Dataset entries:
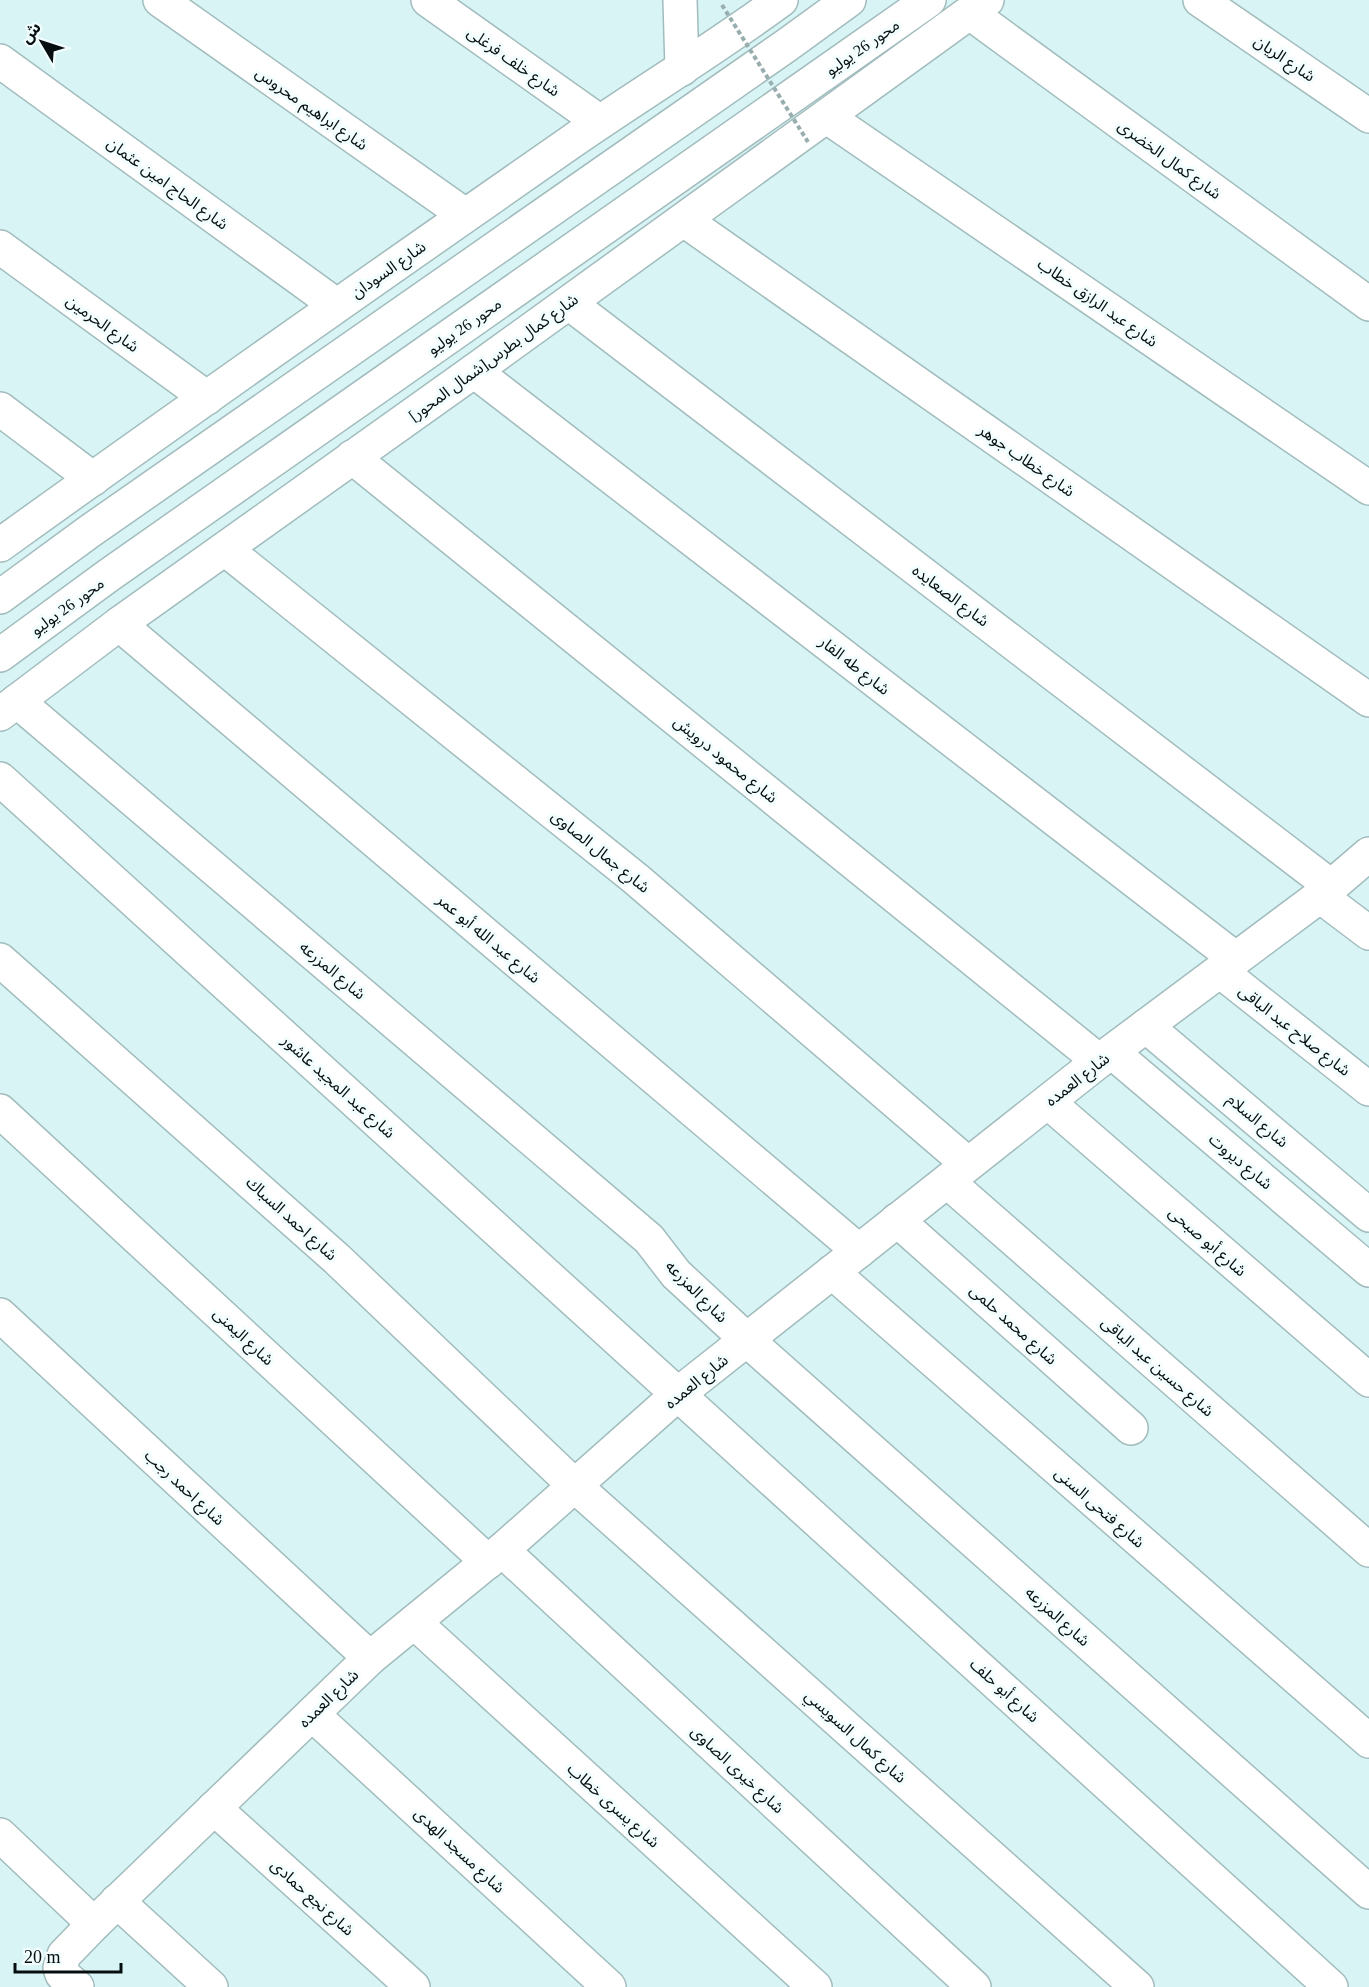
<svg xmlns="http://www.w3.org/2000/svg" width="1369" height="1987" font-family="'Times New Roman','Noto Sans Arabic',serif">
<rect width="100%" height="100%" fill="#d8f4f5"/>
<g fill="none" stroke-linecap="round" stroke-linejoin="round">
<g stroke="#a2bcbd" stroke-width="36">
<g id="street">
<polyline points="160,0 465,215"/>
<polyline points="428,0 600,122"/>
<polyline points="680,0 682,69"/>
<polyline points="1200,0 1369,116"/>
<polyline points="970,13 1369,304"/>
<polyline points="0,61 336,305"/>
<polyline points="827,117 1369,488"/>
<polyline points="684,220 1369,700"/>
<polyline points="0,247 207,398"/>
<polyline points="569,303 1332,887"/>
<polyline points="474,371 1236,959"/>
<polyline points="0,409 93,479"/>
<polyline points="352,457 1099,1061"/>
<polyline points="225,549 636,879 968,1164"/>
<polyline points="119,624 859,1251"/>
<polyline points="17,701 649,1239 676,1274 747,1340 1369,1892"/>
<polyline points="0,779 1331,1987"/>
<polyline points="1320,896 1369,933"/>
<polyline points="0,960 337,1259 575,1486 1137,1987"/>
<polyline points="1220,971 1369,1089"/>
<polyline points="1146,1026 1369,1215"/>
<polyline points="1112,1052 1369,1270"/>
<polyline points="1048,1102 1369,1380"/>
<polyline points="0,1111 488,1562"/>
<polyline points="948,1182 1369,1550"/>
<polyline points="897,1220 1131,1428"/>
<polyline points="832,1272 1369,1741"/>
<polyline points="0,1315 370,1658"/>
<polyline points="502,1550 974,1987"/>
<polyline points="414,1622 815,1987"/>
<polyline points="312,1714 609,1987"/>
<polyline points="214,1808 413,1987"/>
<polyline points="0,1835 94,1924"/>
<polyline points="117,1901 211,1987"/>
<polyline points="77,1987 62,1974 60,1968 64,1955 94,1924 370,1658 502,1550 678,1394 1099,1061 1320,896 1369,854"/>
</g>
</g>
<g stroke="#a2bcbd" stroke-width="36">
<g id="secondary">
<path d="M0,545C189,409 380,275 571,142C640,94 713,50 781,0"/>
<polyline points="0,714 119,624 474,371 987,0"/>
</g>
</g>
<g stroke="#a2bcbd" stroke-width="36">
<g id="highway">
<polyline points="0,597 90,531 787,45 849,0"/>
<polyline points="0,655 109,575 929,0"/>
</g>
</g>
<use href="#street" stroke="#fff" stroke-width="33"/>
<use href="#secondary" stroke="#fff" stroke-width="33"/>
<use href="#highway" stroke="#fff" stroke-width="33"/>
<polyline stroke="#97adae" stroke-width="4" stroke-dasharray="4.5 3" stroke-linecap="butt" points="722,5 808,142"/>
</g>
<g text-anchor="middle" stroke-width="6" stroke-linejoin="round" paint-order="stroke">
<g font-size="16" fill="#060e0f" stroke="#f2fdfe">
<text transform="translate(862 47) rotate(-35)" y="6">محور 26 يوليو</text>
<text transform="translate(1285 58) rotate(34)" y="6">شارع الريان</text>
<text transform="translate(514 61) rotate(35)" y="6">شارع خلف فرغلى</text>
<text transform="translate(312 108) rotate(35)" y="6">شارع ابراهيم محروس</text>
<text transform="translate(1170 159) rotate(36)" y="6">شارع كمال الخضرى</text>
<text transform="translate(168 183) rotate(36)" y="6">شارع الحاج امين عثمان</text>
<text transform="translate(388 269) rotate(-35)" y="6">شارع السودان</text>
<text transform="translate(1098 302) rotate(35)" y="6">شارع عبد الرازق خطاب</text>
<text transform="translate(103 323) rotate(36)" y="6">شارع الحرمين</text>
<text transform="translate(464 326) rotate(-35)" y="6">محور 26 يوليو</text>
<text transform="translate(493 357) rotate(-36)" y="6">شارع كمال بطرس[شمال المحور]</text>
<text transform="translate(1027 460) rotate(35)" y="6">شارع خطاب جوهر</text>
<text transform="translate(951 595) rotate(37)" y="6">شارع الصعايده</text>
<text transform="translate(67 606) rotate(-36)" y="6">محور 26 يوليو</text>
<text transform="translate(855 665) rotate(38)" y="6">شارع طه الفار</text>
<text transform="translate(726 759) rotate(39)" y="6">شارع محمود درويش</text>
<text transform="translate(601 851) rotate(39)" y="6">شارع جمال الصاوى</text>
<text transform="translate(489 938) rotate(40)" y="6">شارع عبد الله أبو عمر</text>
<text transform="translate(333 970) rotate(40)" y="6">شارع المزرعه</text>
<text transform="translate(1295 1030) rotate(38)" y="6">شارع صلاح عبد الباقى</text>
<text transform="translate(1077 1079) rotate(-38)" y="6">شارع العمده</text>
<text transform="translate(339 1086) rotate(42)" y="6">شارع عبد المجيد عاشور</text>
<text transform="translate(1258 1120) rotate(40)" y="6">شارع السلام</text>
<text transform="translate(1241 1161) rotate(40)" y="6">شارع ديروت</text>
<text transform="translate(292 1218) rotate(42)" y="6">شارع احمد السباك</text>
<text transform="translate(1208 1241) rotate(41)" y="6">شارع أبو صبحى</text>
<text transform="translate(697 1291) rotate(45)" y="6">شارع المزرعه</text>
<text transform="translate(1014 1324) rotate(42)" y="6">شارع محمد حلمى</text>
<text transform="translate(244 1336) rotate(43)" y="6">شارع اليمنى</text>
<text transform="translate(1158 1366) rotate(41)" y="6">شارع حسين عبد الباقى</text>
<text transform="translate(696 1381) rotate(-39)" y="6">شارع العمده</text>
<text transform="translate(185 1487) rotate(43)" y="6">شارع احمد رجب</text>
<text transform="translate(1100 1507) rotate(41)" y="6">شارع فتحى السنى</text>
<text transform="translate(1058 1616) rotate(42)" y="6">شارع المزرعه</text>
<text transform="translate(1005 1690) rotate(42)" y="6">شارع أبو حلف</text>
<text transform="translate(328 1698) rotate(-44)" y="6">شارع العمده</text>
<text transform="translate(856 1736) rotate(42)" y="6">شارع كمال السويسي</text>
<text transform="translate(738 1769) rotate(43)" y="6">شارع خيرى الصاوى</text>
<text transform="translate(614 1805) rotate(42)" y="6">شارع يسرى خطاب</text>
<text transform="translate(460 1850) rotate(43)" y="6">شارع مسجد الهدى</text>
<text transform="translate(313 1897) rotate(42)" y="6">شارع نجع حمادى</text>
</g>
</g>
<g transform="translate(42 42) rotate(309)" stroke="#f2fdfe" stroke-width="4.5" paint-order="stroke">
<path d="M0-4.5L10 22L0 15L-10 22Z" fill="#060e0f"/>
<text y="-9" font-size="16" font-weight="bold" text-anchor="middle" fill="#060e0f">ش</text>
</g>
<path d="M15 1963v9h106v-9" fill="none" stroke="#060e0f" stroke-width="3"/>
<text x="24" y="1963" font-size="18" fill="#060e0f" stroke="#f2fdfe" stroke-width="4.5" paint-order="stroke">20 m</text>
</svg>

EXERCISE DESCRIPTION: An exact copy of the data is required, with the pictures excluded.

WRITTEN SOLUTION:
<svg xmlns="http://www.w3.org/2000/svg" width="1369" height="1987" font-family="'Times New Roman','Noto Sans Arabic',serif">
<rect width="100%" height="100%" fill="#d8f4f5"/>
<g fill="none" stroke-linecap="round" stroke-linejoin="round">
<g stroke="#a2bcbd" stroke-width="36">
<g id="street">
<polyline points="160,0 465,215"/>
<polyline points="428,0 600,122"/>
<polyline points="680,0 682,69"/>
<polyline points="1200,0 1369,116"/>
<polyline points="970,13 1369,304"/>
<polyline points="0,61 336,305"/>
<polyline points="827,117 1369,488"/>
<polyline points="684,220 1369,700"/>
<polyline points="0,247 207,398"/>
<polyline points="569,303 1332,887"/>
<polyline points="474,371 1236,959"/>
<polyline points="0,409 93,479"/>
<polyline points="352,457 1099,1061"/>
<polyline points="225,549 636,879 968,1164"/>
<polyline points="119,624 859,1251"/>
<polyline points="17,701 649,1239 676,1274 747,1340 1369,1892"/>
<polyline points="0,779 1331,1987"/>
<polyline points="1320,896 1369,933"/>
<polyline points="0,960 337,1259 575,1486 1137,1987"/>
<polyline points="1220,971 1369,1089"/>
<polyline points="1146,1026 1369,1215"/>
<polyline points="1112,1052 1369,1270"/>
<polyline points="1048,1102 1369,1380"/>
<polyline points="0,1111 488,1562"/>
<polyline points="948,1182 1369,1550"/>
<polyline points="897,1220 1131,1428"/>
<polyline points="832,1272 1369,1741"/>
<polyline points="0,1315 370,1658"/>
<polyline points="502,1550 974,1987"/>
<polyline points="414,1622 815,1987"/>
<polyline points="312,1714 609,1987"/>
<polyline points="214,1808 413,1987"/>
<polyline points="0,1835 94,1924"/>
<polyline points="117,1901 211,1987"/>
<polyline points="77,1987 62,1974 60,1968 64,1955 94,1924 370,1658 502,1550 678,1394 1099,1061 1320,896 1369,854"/>
</g>
</g>
<g stroke="#a2bcbd" stroke-width="36">
<g id="secondary">
<path d="M0,545C189,409 380,275 571,142C640,94 713,50 781,0"/>
<polyline points="0,714 119,624 474,371 987,0"/>
</g>
</g>
<g stroke="#a2bcbd" stroke-width="36">
<g id="highway">
<polyline points="0,597 90,531 787,45 849,0"/>
<polyline points="0,655 109,575 929,0"/>
</g>
</g>
<use href="#street" stroke="#fff" stroke-width="33"/>
<use href="#secondary" stroke="#fff" stroke-width="33"/>
<use href="#highway" stroke="#fff" stroke-width="33"/>
<polyline stroke="#97adae" stroke-width="4" stroke-dasharray="4.5 3" stroke-linecap="butt" points="722,5 808,142"/>
</g>
<g text-anchor="middle" stroke-width="6" stroke-linejoin="round" paint-order="stroke">
<g font-size="16" fill="#060e0f" stroke="#f2fdfe">
<text transform="translate(862 47) rotate(-35)" y="6">محور 26 يوليو</text>
<text transform="translate(1285 58) rotate(34)" y="6">شارع الريان</text>
<text transform="translate(514 61) rotate(35)" y="6">شارع خلف فرغلى</text>
<text transform="translate(312 108) rotate(35)" y="6">شارع ابراهيم محروس</text>
<text transform="translate(1170 159) rotate(36)" y="6">شارع كمال الخضرى</text>
<text transform="translate(168 183) rotate(36)" y="6">شارع الحاج امين عثمان</text>
<text transform="translate(388 269) rotate(-35)" y="6">شارع السودان</text>
<text transform="translate(1098 302) rotate(35)" y="6">شارع عبد الرازق خطاب</text>
<text transform="translate(103 323) rotate(36)" y="6">شارع الحرمين</text>
<text transform="translate(464 326) rotate(-35)" y="6">محور 26 يوليو</text>
<text transform="translate(493 357) rotate(-36)" y="6">شارع كمال بطرس[شمال المحور]</text>
<text transform="translate(1027 460) rotate(35)" y="6">شارع خطاب جوهر</text>
<text transform="translate(951 595) rotate(37)" y="6">شارع الصعايده</text>
<text transform="translate(67 606) rotate(-36)" y="6">محور 26 يوليو</text>
<text transform="translate(855 665) rotate(38)" y="6">شارع طه الفار</text>
<text transform="translate(726 759) rotate(39)" y="6">شارع محمود درويش</text>
<text transform="translate(601 851) rotate(39)" y="6">شارع جمال الصاوى</text>
<text transform="translate(489 938) rotate(40)" y="6">شارع عبد الله أبو عمر</text>
<text transform="translate(333 970) rotate(40)" y="6">شارع المزرعه</text>
<text transform="translate(1295 1030) rotate(38)" y="6">شارع صلاح عبد الباقى</text>
<text transform="translate(1077 1079) rotate(-38)" y="6">شارع العمده</text>
<text transform="translate(339 1086) rotate(42)" y="6">شارع عبد المجيد عاشور</text>
<text transform="translate(1258 1120) rotate(40)" y="6">شارع السلام</text>
<text transform="translate(1241 1161) rotate(40)" y="6">شارع ديروت</text>
<text transform="translate(292 1218) rotate(42)" y="6">شارع احمد السباك</text>
<text transform="translate(1208 1241) rotate(41)" y="6">شارع أبو صبحى</text>
<text transform="translate(697 1291) rotate(45)" y="6">شارع المزرعه</text>
<text transform="translate(1014 1324) rotate(42)" y="6">شارع محمد حلمى</text>
<text transform="translate(244 1336) rotate(43)" y="6">شارع اليمنى</text>
<text transform="translate(1158 1366) rotate(41)" y="6">شارع حسين عبد الباقى</text>
<text transform="translate(696 1381) rotate(-39)" y="6">شارع العمده</text>
<text transform="translate(185 1487) rotate(43)" y="6">شارع احمد رجب</text>
<text transform="translate(1100 1507) rotate(41)" y="6">شارع فتحى السنى</text>
<text transform="translate(1058 1616) rotate(42)" y="6">شارع المزرعه</text>
<text transform="translate(1005 1690) rotate(42)" y="6">شارع أبو حلف</text>
<text transform="translate(328 1698) rotate(-44)" y="6">شارع العمده</text>
<text transform="translate(856 1736) rotate(42)" y="6">شارع كمال السويسي</text>
<text transform="translate(738 1769) rotate(43)" y="6">شارع خيرى الصاوى</text>
<text transform="translate(614 1805) rotate(42)" y="6">شارع يسرى خطاب</text>
<text transform="translate(460 1850) rotate(43)" y="6">شارع مسجد الهدى</text>
<text transform="translate(313 1897) rotate(42)" y="6">شارع نجع حمادى</text>
</g>
</g>
<g transform="translate(42 42) rotate(309)" stroke="#f2fdfe" stroke-width="4.5" paint-order="stroke">
<path d="M0-4.5L10 22L0 15L-10 22Z" fill="#060e0f"/>
<text y="-9" font-size="16" font-weight="bold" text-anchor="middle" fill="#060e0f">ش</text>
</g>
<path d="M15 1963v9h106v-9" fill="none" stroke="#060e0f" stroke-width="3"/>
<text x="24" y="1963" font-size="18" fill="#060e0f" stroke="#f2fdfe" stroke-width="4.5" paint-order="stroke">20 m</text>
</svg>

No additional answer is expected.